Auf dem Weg zu Data und Co.

Seit den ersten mechanischen Rechenmaschinen denkt der Mensch darüber nach, Geräte zu bauen, die ihm die Denkarbeit abnehmen sollen. Mit der Erfindung der Mikroelektronik scheint dieses Ziel in greifbare Nähe zu rücken.

Nun stellt sich zuerst die Frage, wann denn ein Gerät intelligent ist. Ein Taschenrechner kann in kurzer Zeit Rechnungen ausführen, für die der Mensch viel länger brauchen würde. Ist das ein Zeichen von Intelligenz? Nein, denn es waren Menschen, die dem Taschenrechner den Algorithmus zum Lösen der Aufgabe eingaben. Mit Intelligenz wird im Allgemeinen die Fähigkeit bezeichnet, zu lernen, aus dem gelernten Schlüsse zu ziehen und diese auf neue, unbekannte Situationen anzuwenden, um so auf ein Versuch-und-Fehler-Verfahren verzichten zu können.

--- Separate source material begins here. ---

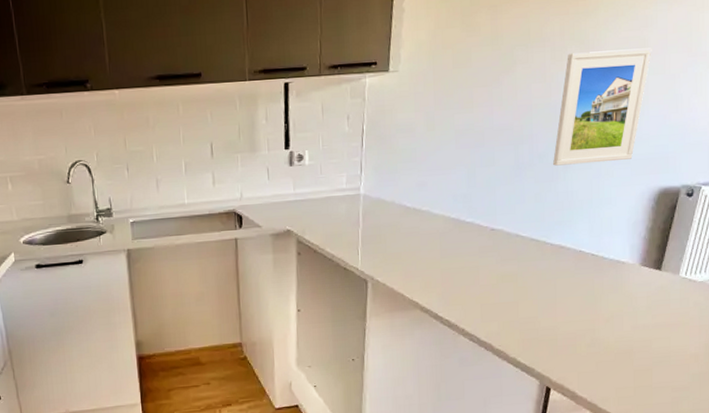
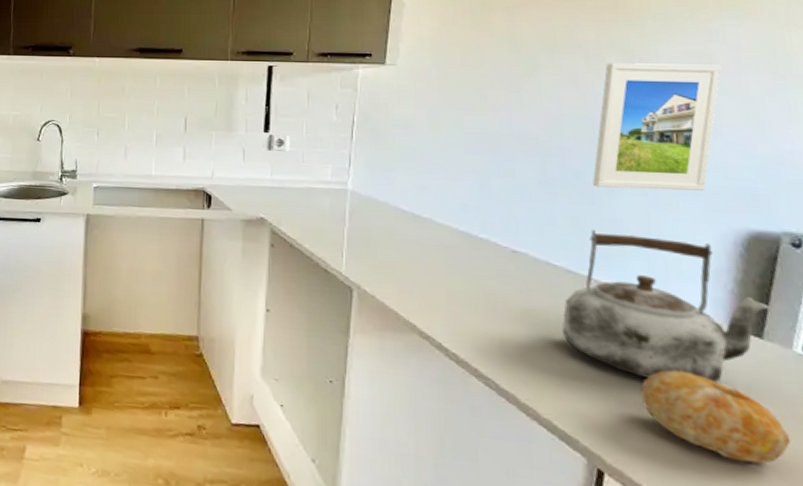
kettle: none [526,202,669,314] -> present [562,229,771,382]
fruit: none [578,304,672,362] -> present [641,370,791,464]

Wie sieht es dann bei einem Schachcomputer aus? Ihm wurde die Reaktion auf die Züge seines Gegners nicht explizit eingegeben. Die eigentliche Aufgabe, die der Schachcomputer erfüllen muss, ist die Bewertung von Spielsituationen. Kein Computer der Welt ist schnell genug, um ein Schachspiel von Anfang bis Ende vollständig durchzurechnen, also muss er irgendwann abbrechen und die Situation bewerten. Die Kriterien dafür können vom Programmierer vorgegeben sein oder durch einen Lernalgorithmus gefunden werden. Im letzteren Fall hat das Programm Intelligenz erreicht, allerdings nur auf einem speziellen Teilgebiet, welches durch die strengen Regeln des Spiels auch noch besonders gut für Computer geeignet ist.
Wie könnte man nun herausfinden, ob ein Computer dem Menschen ebenbürtige Intelligenz hat? Alan Turing hat dafür den nach ihm benannten Test vorgeschlagen. In diesem Test stellt ein Mensch dem Computer Fragen und wenn er nicht in der Lage ist, die vom Computer gegebenen Antworten von denen eines Menschen zu unterscheiden, dann besitzt dieser Computer menschliche Intelligenz. Es ist eigentlich nicht nötig zu erwähnen, dass noch kein Computer diesen Test bestanden hat. Außerdem ist dieser Test nicht besonders schön. Er lässt nur dem Menschen ähnliche Intelligenz gelten.

Grundsätzliche Methoden

Es gibt zwei grundsätzliche Ansätze, wie man künstliche Intelligenz (KI) verwirklichen möchte. Die neuronale KI versucht mit Hilfe großer lernfähiger neuronaler Netzwerke das menschliche Gehirn nachzubauen. Diese Methode stellt theoretisch die Möglichkeit zur Erschaffung einer universellen Intelligenz dar. So hat man versucht ein großes neuronales Netzwerk mit vielen einfachen Aussagen zu füttern und ließ den Computer dann Schlussfolgerungen ableiten. Diese Schlussfolgerungen waren oft richtig, aber auch manchmal so unsinnig, dass ein Mensch sie niemals gezogen hätte. So lässt die universelle Intelligenz noch auf sich warten, jedoch zeigt dieses Experiment, dass menschliche Intelligenz nicht allein eine Frage der Anzahl von Nervenzellen und der Menge der gelernten Informationen ist. Offensichtlich spielen genetische Faktoren ebenfalls eine Rolle.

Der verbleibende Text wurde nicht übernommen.